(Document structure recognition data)

----------------------------------------

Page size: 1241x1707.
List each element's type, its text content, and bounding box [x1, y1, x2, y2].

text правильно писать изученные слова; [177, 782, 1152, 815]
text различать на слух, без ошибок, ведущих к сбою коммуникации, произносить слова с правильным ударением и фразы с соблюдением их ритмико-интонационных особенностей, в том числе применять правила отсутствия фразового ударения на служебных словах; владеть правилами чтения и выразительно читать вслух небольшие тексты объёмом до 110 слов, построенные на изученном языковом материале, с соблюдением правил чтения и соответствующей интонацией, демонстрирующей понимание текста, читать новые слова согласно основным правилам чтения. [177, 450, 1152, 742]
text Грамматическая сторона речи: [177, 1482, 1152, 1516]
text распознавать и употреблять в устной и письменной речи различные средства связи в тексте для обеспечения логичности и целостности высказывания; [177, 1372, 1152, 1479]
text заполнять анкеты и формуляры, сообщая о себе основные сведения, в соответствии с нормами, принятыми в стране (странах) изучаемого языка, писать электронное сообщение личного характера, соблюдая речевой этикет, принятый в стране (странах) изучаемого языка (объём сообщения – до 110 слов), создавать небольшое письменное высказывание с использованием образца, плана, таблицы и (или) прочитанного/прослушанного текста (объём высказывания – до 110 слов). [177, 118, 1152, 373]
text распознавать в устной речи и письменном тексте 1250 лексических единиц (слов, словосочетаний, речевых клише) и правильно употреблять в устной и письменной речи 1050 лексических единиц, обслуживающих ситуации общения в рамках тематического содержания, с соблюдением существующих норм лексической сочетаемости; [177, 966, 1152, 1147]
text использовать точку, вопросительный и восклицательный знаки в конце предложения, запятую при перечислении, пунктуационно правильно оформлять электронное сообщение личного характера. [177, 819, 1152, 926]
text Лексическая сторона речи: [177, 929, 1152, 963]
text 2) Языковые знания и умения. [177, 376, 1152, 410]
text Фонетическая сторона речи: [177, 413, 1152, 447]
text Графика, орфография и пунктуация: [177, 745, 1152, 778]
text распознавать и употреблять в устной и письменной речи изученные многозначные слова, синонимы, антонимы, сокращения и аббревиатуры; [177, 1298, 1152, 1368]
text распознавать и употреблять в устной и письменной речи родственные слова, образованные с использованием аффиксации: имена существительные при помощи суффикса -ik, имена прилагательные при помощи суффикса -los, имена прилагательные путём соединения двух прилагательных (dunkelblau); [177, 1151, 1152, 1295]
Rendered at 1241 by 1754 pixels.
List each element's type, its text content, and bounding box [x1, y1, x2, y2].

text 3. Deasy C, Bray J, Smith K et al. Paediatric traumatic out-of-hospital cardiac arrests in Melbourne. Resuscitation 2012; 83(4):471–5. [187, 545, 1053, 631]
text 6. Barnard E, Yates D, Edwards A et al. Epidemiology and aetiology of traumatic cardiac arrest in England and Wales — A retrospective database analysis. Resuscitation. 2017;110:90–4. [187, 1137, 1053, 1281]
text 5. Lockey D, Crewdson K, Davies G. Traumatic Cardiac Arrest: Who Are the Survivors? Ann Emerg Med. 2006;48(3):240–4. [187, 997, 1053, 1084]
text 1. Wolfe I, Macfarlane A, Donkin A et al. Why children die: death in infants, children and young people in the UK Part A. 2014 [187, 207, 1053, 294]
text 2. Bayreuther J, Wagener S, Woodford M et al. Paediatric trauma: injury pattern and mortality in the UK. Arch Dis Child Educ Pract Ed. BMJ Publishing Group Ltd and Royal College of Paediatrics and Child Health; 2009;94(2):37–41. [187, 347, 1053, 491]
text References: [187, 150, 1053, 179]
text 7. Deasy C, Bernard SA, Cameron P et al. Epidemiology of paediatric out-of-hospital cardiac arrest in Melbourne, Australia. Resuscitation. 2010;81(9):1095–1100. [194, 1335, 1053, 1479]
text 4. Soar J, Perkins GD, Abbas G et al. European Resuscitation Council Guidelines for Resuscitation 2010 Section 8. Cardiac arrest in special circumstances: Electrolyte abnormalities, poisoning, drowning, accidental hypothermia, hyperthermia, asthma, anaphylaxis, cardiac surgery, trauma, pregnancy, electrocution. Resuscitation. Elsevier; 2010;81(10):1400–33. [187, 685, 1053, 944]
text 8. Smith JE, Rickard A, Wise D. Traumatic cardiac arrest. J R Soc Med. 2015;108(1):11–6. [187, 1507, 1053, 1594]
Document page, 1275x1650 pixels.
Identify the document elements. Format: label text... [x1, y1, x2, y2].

----------------------------------------

_ABOUT THIS EXERCISE_:
Please find, in the entries above, every line where "соблюдением" occurs, and copy it.

_OUTPUT FOR THIS TASK_:
text различать на слух, без ошибок, ведущих к сбою коммуникации, произносить слова с правильным ударением и фразы с соблюдением их ритмико-интонационных особенностей, в том числе применять правила отсутствия фразового ударения на служебных словах; владеть правилами чтения и выразительно читать вслух небольшие тексты объёмом до 110 слов, построенные на изученном языковом материале, с соблюдением правил чтения и соответствующей интонацией, демонстрирующей понимание текста, читать новые слова согласно основным правилам чтения. [177, 450, 1152, 742]
text распознавать в устной речи и письменном тексте 1250 лексических единиц (слов, словосочетаний, речевых клише) и правильно употреблять в устной и письменной речи 1050 лексических единиц, обслуживающих ситуации общения в рамках тематического содержания, с соблюдением существующих норм лексической сочетаемости; [177, 966, 1152, 1147]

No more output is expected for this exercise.